### [Exercise requirements]
Print the stretch of material from its first line through the line containing "True or false: no", both ends included, with every line unchanged.

[Stored data]
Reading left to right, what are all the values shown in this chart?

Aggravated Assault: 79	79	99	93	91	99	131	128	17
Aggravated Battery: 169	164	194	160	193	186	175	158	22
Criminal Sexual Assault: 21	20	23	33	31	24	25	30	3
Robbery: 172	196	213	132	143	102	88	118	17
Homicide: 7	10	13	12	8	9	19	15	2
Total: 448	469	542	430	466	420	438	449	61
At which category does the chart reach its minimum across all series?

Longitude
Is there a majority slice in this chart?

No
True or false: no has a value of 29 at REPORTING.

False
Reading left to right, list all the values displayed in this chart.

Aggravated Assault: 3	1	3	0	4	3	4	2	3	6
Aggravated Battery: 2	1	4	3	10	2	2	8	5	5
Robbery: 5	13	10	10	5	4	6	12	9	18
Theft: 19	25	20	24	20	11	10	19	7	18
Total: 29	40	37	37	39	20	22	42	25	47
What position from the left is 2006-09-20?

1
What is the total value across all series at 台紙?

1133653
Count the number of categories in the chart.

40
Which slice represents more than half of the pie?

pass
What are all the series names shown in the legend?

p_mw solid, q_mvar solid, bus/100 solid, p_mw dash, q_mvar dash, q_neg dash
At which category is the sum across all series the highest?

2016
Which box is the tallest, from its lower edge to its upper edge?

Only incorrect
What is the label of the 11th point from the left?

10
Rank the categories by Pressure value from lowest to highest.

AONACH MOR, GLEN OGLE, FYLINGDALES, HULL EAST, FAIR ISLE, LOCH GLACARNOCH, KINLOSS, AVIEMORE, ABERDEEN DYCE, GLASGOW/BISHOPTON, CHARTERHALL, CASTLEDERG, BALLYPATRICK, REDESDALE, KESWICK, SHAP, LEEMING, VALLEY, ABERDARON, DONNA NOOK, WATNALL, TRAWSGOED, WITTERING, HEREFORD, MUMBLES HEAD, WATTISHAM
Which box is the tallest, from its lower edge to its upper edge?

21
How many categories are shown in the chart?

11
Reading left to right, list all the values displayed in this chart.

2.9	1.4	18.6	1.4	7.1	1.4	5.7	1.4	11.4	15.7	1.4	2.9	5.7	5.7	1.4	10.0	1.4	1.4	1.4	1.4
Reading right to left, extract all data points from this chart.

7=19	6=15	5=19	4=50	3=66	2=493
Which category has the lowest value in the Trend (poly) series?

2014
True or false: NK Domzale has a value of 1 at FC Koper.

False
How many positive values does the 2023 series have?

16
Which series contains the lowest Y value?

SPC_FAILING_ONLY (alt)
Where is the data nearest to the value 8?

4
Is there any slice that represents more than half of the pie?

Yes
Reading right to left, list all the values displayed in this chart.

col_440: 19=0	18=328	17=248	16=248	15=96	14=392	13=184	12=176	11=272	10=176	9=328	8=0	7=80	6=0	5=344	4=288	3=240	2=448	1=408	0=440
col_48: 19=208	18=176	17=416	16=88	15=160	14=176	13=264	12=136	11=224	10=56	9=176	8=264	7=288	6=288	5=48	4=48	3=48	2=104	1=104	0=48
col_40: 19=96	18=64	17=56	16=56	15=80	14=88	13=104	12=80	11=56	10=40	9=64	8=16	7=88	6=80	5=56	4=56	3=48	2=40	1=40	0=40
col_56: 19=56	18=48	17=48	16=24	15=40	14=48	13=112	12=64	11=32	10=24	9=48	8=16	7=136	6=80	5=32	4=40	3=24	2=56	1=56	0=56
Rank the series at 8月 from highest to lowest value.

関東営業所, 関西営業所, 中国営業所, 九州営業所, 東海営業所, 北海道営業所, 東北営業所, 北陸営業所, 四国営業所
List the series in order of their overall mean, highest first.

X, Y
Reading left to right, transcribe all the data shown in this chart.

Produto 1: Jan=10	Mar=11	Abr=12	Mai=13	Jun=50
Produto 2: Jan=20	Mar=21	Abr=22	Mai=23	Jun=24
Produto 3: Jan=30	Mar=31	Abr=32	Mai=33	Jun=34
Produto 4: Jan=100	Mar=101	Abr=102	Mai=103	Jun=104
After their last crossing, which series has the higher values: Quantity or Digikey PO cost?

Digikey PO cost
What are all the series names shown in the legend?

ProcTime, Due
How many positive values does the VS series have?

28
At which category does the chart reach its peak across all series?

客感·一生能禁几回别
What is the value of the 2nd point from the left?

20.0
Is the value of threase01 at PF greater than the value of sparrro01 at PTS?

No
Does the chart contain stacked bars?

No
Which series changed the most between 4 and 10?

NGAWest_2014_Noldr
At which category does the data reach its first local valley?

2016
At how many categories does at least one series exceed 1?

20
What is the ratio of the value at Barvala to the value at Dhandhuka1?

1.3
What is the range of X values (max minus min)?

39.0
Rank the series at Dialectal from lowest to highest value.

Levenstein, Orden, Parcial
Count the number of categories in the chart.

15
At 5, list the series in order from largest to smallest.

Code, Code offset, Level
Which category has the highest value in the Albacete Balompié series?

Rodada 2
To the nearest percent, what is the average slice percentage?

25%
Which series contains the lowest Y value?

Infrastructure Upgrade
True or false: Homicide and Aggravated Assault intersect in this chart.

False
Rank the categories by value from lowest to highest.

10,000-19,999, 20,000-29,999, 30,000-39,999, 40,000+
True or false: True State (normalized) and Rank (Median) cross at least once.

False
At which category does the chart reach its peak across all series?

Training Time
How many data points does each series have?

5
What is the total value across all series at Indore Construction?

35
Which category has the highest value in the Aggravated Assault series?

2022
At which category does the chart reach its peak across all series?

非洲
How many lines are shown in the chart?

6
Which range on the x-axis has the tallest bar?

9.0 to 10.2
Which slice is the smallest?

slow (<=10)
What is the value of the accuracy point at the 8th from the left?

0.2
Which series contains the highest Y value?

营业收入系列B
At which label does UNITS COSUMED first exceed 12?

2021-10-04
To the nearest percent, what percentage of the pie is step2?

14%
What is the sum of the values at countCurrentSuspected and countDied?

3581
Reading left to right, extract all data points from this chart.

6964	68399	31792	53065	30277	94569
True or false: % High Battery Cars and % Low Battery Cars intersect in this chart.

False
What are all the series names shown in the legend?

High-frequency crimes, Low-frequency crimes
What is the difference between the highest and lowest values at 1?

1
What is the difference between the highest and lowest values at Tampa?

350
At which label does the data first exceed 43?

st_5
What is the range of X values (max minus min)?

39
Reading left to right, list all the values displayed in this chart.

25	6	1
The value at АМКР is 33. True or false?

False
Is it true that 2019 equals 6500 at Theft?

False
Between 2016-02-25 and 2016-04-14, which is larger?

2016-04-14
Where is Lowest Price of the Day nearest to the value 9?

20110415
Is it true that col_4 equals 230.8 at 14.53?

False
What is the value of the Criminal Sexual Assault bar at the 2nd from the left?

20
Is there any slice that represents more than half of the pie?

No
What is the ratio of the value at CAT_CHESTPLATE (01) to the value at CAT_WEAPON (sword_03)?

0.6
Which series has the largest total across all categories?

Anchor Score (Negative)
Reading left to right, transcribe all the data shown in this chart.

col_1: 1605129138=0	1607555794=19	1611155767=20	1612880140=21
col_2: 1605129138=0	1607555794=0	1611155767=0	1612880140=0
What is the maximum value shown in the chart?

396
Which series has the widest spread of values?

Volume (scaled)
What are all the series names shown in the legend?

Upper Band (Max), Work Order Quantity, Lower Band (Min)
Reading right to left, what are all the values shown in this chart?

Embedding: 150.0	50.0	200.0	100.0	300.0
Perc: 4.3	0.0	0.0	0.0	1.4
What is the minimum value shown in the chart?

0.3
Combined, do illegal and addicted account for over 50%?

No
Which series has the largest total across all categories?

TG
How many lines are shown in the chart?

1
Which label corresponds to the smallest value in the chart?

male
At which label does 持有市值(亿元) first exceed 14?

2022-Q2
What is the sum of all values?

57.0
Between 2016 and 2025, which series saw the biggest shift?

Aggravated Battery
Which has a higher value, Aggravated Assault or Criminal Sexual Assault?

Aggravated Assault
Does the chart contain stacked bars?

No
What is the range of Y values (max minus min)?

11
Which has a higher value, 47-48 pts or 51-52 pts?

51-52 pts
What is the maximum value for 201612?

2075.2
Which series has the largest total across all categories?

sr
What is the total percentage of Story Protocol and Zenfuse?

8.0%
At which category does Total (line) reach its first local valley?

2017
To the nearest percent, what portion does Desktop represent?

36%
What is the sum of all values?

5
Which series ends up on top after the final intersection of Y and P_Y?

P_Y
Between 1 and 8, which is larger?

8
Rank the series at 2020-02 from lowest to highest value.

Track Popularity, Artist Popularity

### [Task response]
Reading left to right, what are all the values shown in this chart?

Aggravated Assault: 79	79	99	93	91	99	131	128	17
Aggravated Battery: 169	164	194	160	193	186	175	158	22
Criminal Sexual Assault: 21	20	23	33	31	24	25	30	3
Robbery: 172	196	213	132	143	102	88	118	17
Homicide: 7	10	13	12	8	9	19	15	2
Total: 448	469	542	430	466	420	438	449	61
At which category does the chart reach its minimum across all series?

Longitude
Is there a majority slice in this chart?

No
True or false: no has a value of 29 at REPORTING.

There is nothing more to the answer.